3D-printed Photon Finger-B micro multi-axis force sensor,Its key feature lies in enabling mass production of 3D-printed parts with high surface quality, high precision, and high consistency.
Key Point 1: Breakthrough in Printing Precision and Surface Roughness
First, the feature size of this product reaches 0.05 mm. This reduces the minimum scale of commercial products from 0.3 mm to 0.15 mm, breaking through the application limitations of traditional machining and metal 3D printing. Now, achieving 0.05 mm represents another major leap in process capability.
Second, the printed surface roughness is Ra 2–3 μm, whereas traditional processes typically yield around 10 μm. This means that many parts can eliminate post-processing steps such as grinding and polishing.
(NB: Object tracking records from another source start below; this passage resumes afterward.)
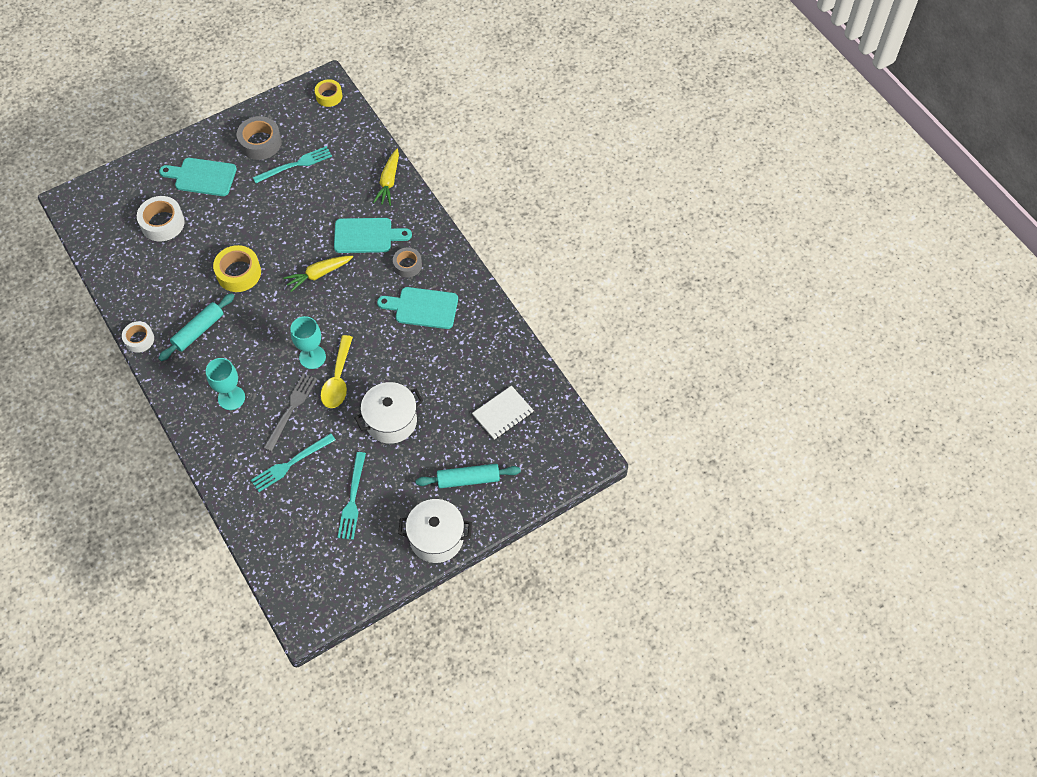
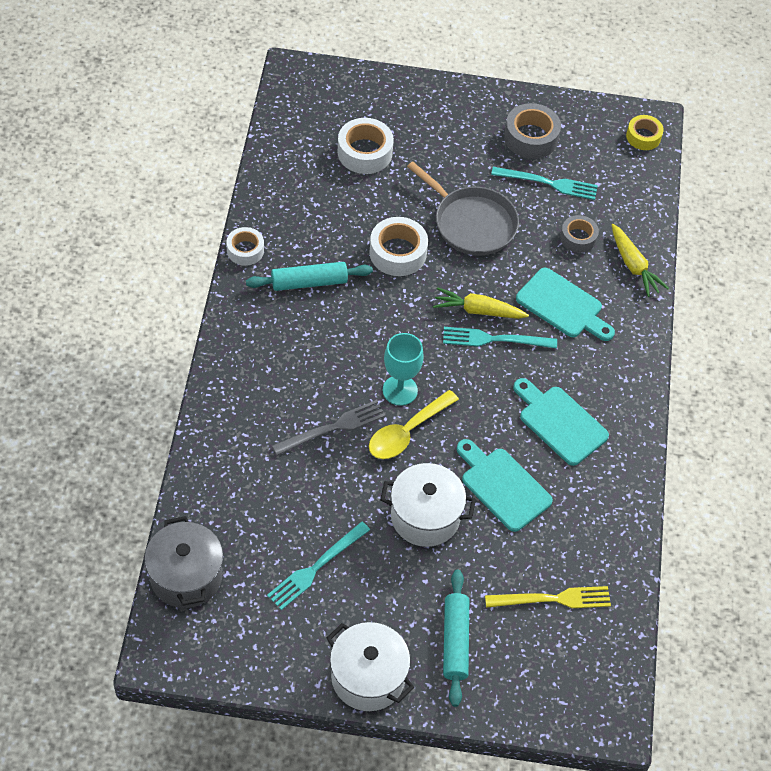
camera: 35 degrees right, 5 degrees down
turquoise cutting board [159,158,237,196] -> turquoise cutting board moved to [457,439,553,532]
turquoise goblet [206,358,245,410] -> none
yellow tape [213,245,261,292] -> white tape [369,217,428,276]
turquoise fork [251,433,336,492] -> turquoise fork moved to [443,327,557,349]
yellow carrot [373,149,399,206] -> yellow carrot turned 75 degrees counterclockwise [612,224,669,297]
grey tape [393,248,422,278] -> grey tape moved to [560,215,599,253]
turquoise rolling pin [415,464,521,488] -> turquoise rolling pin turned 60 degrees clockwise [443,570,469,707]
white notebook [472,386,534,440] -> yellow fork [485,586,611,608]
none -> grey pot [145,516,223,608]
none -> grey pan [407,162,519,256]

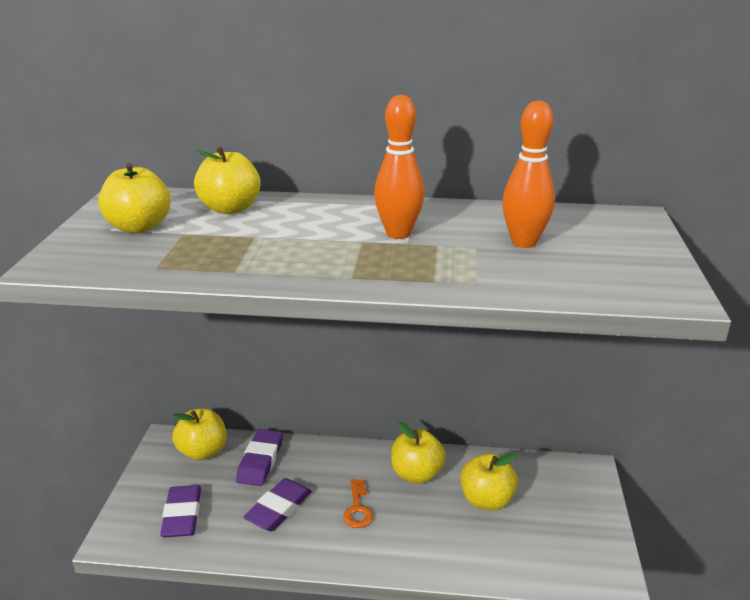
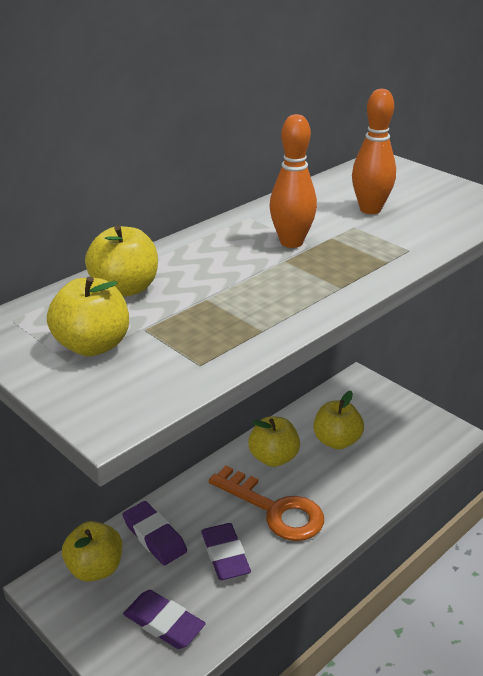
camera: 50 degrees left, 5 degrees up
orange key [343,479,373,528] -> orange key [209,466,324,541], size x2.03

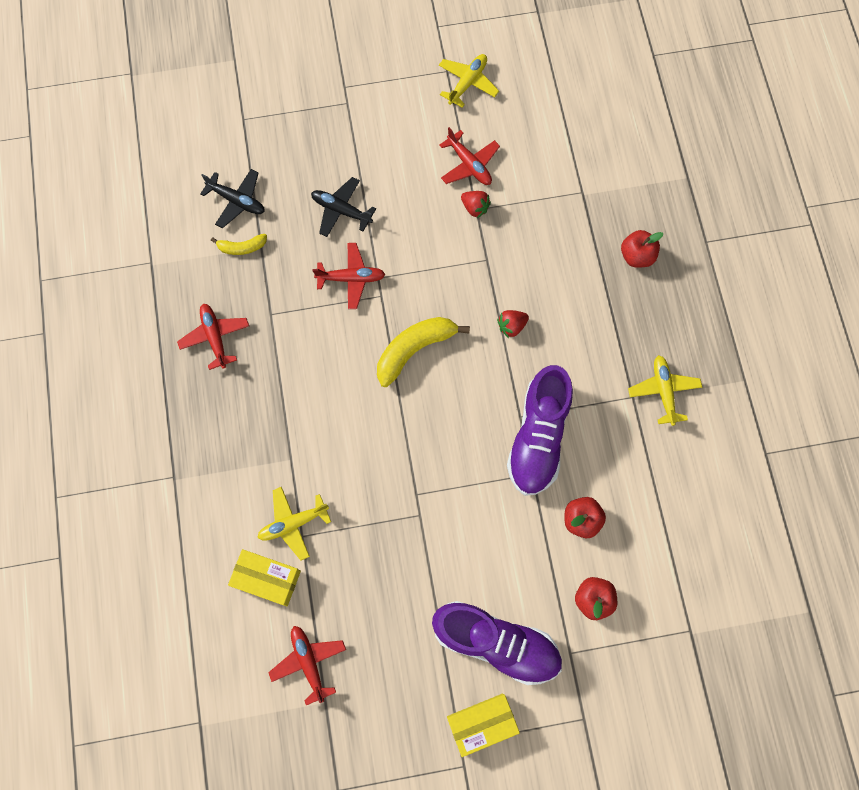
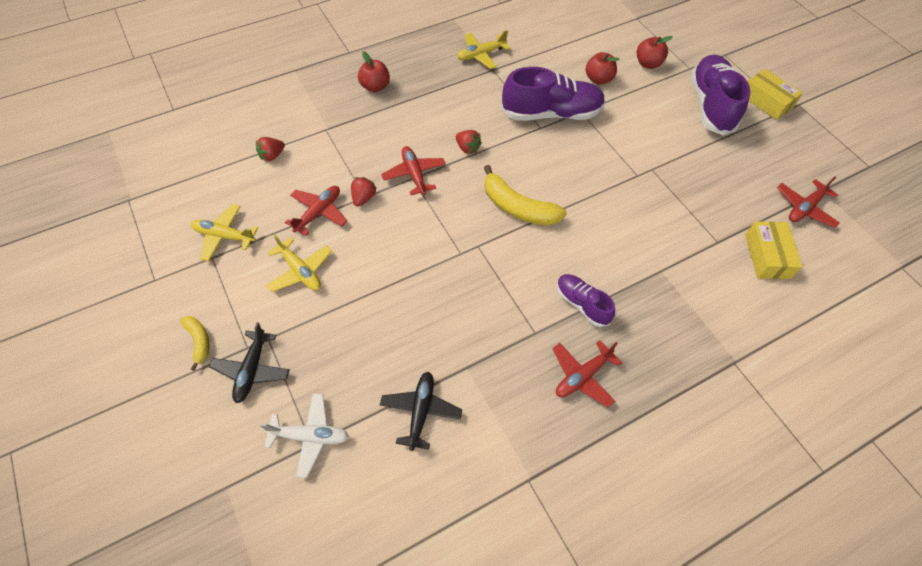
camera: 110 degrees left, 15 degrees down
yellow banana [211,234,267,255] -> yellow banana moved to [180,316,210,371]
yellow plane [257,487,331,560] -> yellow plane moved to [266,234,332,292]
black plane [311,177,376,237] -> black plane moved to [209,322,290,403]
red plane [312,243,385,309] -> red plane moved to [381,146,446,195]
none -> red strawberry [256,137,285,161]
none -> white plane [260,393,349,478]
none -> purple shoe [557,274,615,327]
For products with extremely fine microstructures, post-processing can easily damage delicate features. Achieving high surface quality directly in the as-printed state will undoubtedly unlock a wider range of applications.
Achieving both high precision and high surface quality means metal 3D printing is no longer just for producing “rough blanks.” It can now directly manufacture near-finished or even ready-to-use high-performance micro functional components, allowing many products to bypass secondary machining altogether.
Key Point 2: Large-Area, High-Precision 3D Printing
The showcased sensor has overall dimensions of 8.5 mm × 8.5 mm × 6.91 mm, making it a typical microscale component.
With a high-precision 3D printing system featuring a build volume of 450 mm × 380 mm, up to 972 units can be produced in a single full build. Compared to the past—when only dozens of high-precision parts could be printed at once—this represents a significant advancement in manufacturing capability and throughput.
Key Point 3: High Consistency Enables Stable Mass Production
In addition to high precision and excellent surface quality, the product also demonstrates strong consistency, laying the foundation for reliable batch production—a critical factor for industrial applications.
With the rapid development of fields such as humanoid robotics, intelligent prosthetics, 3C components, and automated assembly, the demand for micro multi-axis force sensors continues to grow.
At the recently concluded RAPID + TCT 2026 in the United States, high-precision 3D printing processes showcased their achievements in the 3C consumer electronics sector, including applications such as earphones and core structural components of foldable smartphone hinge systems.
With this technology, it is possible to achieve micron-level dimensional control and integrated fabrication of complex geometries, meeting the stringent demands of 3C products for miniaturization and high integration. It also helps customers bring high-quality structural components into real-world applications within tight development cycles.